The third assumption comes into central focus now. We learn that “race science” becomes mostly relegated to the fringes of science past World War II, and continues through venues like the Mankind Quarterly and the Pioneer Fund. Within the fields of human genetics and evolutionary biology, we learned of the critical role of Theodosius Dobzhansky as he struggled with the race concept in a changing world. He tried to define race in population rather than typological terms, saying that “races can be defined as populations which differ in the frequencies of some gene or genes.” It is key to realize that populations as used in evolutionary genetics today were tied directly to race in the hands of Dobzhansky.
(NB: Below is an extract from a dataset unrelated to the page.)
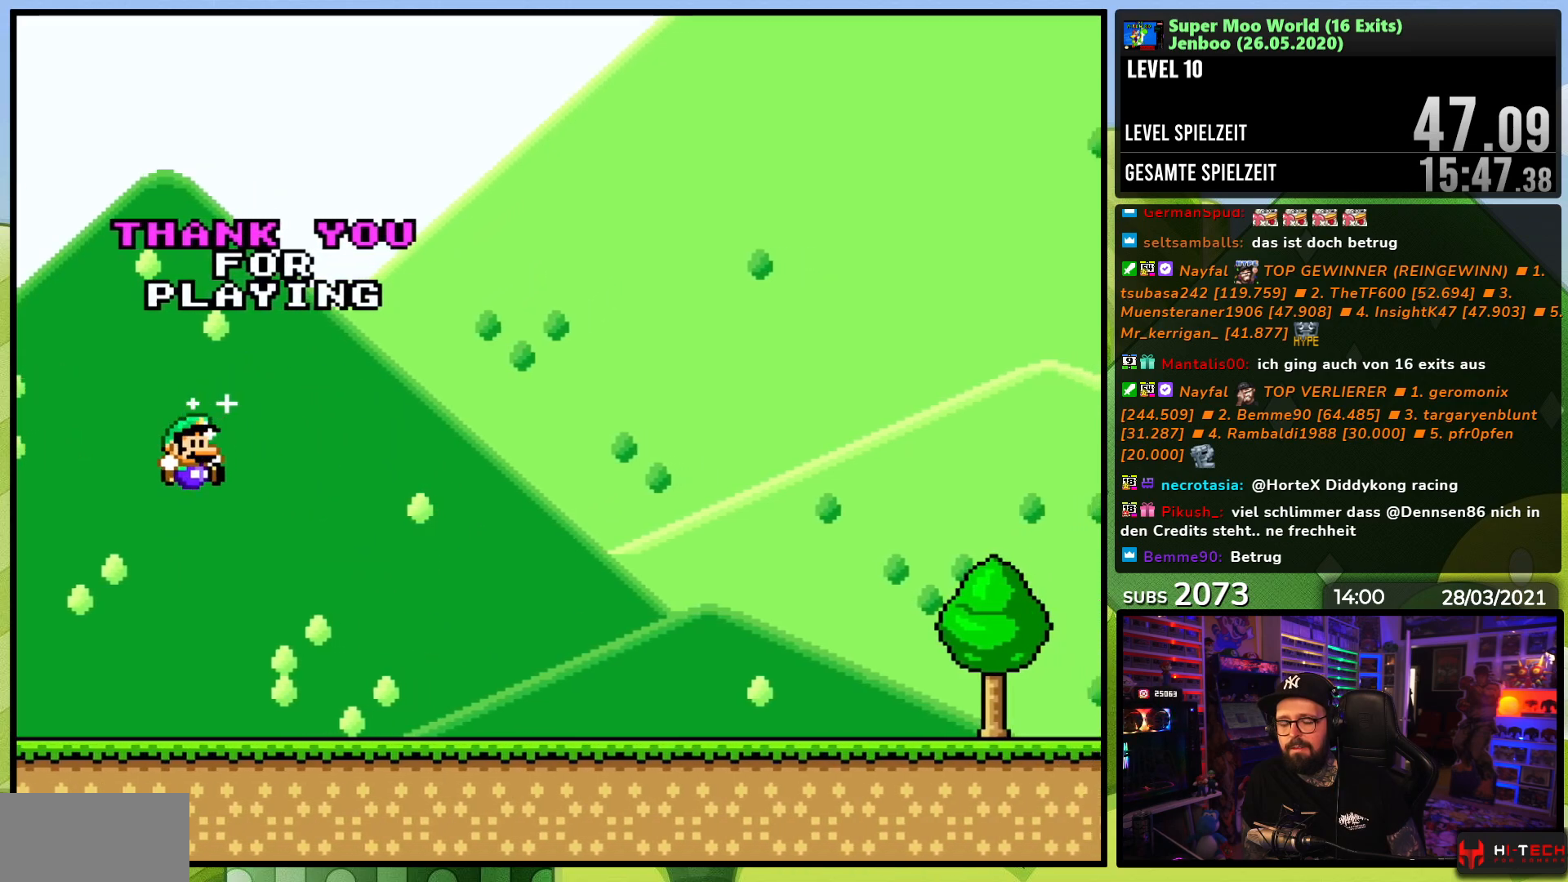
{"buttons": ["X"], "events": [[67, "B", "up"], [100, "Y", "up"], [150, "X", "down"], [283, "A", "down"], [350, "A", "up"], [417, "DPAD_RIGHT", "up"]]}
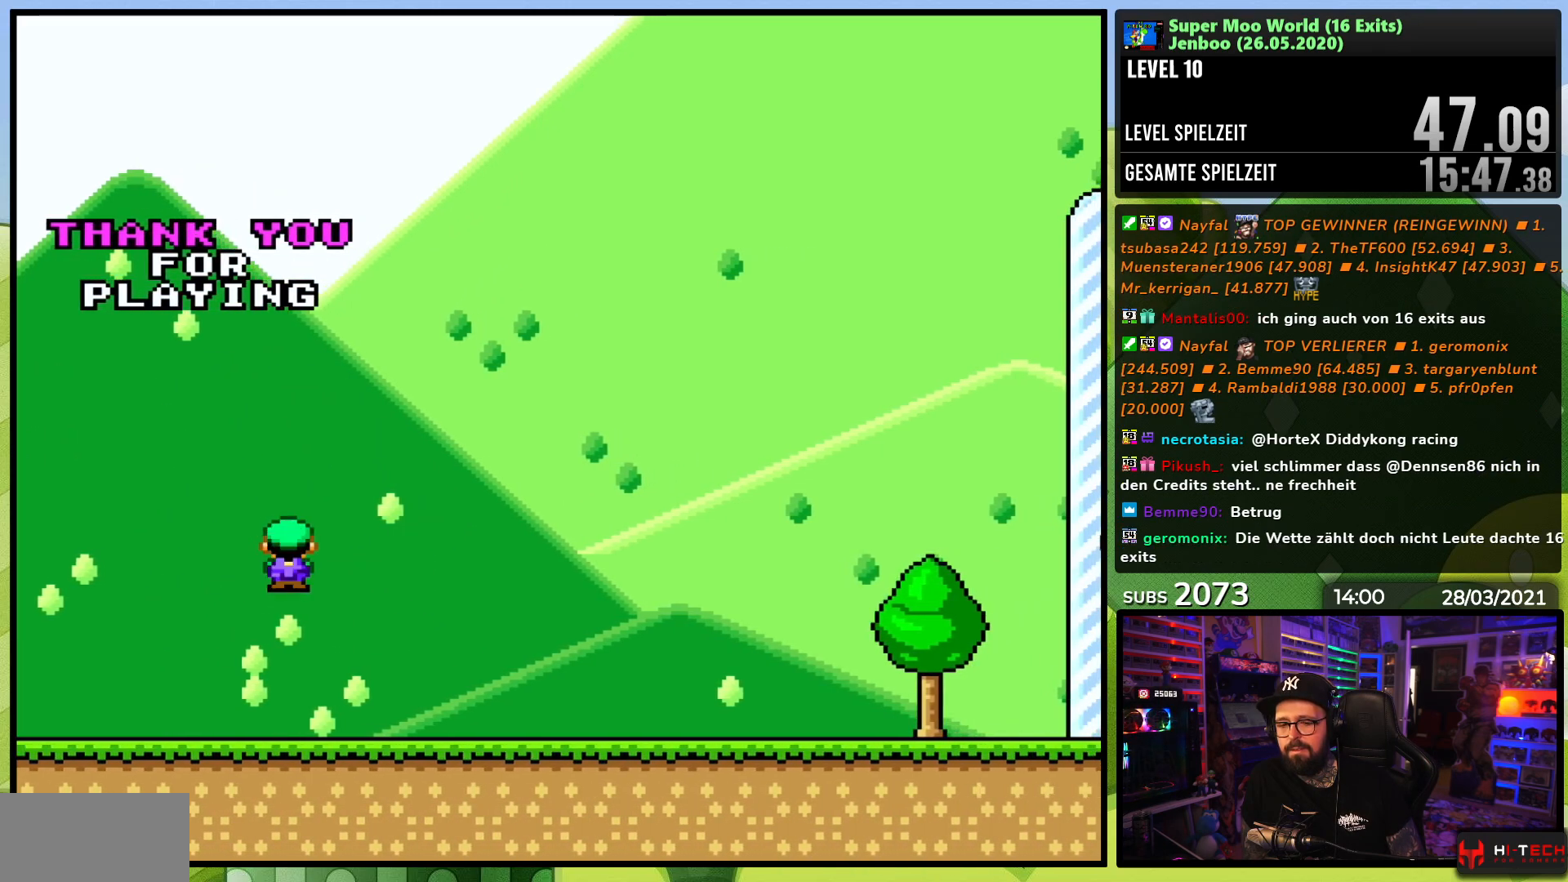
{"buttons": ["X"], "events": [[117, "DPAD_RIGHT", "down"], [317, "A", "down"], [400, "DPAD_RIGHT", "up"], [450, "A", "up"]]}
Race went from being an object of study in the pre-WWII period to becoming more subtly embedded in the population-focused methodology of the science post-WWII. It is in that sense, and with this history in mind, that racial thinking pervades our science and our lived experience today. There is increasing awareness now in various venues, our reading group only being one, of the racial history of our present societies and of our field of study, and a desire to move beyond racial structures, which are rooted in colonial ideas about human varieties in our intellectual work. Learning and acknowledging this history is a first step towards determining the ways in which it shapes the lens through which we view the world today, as scientists and as people. Seeing this lens clearly will help us do better science, which is why I am an advocate for such reading groups to become a part of the intellectual work required by practicing scientists today.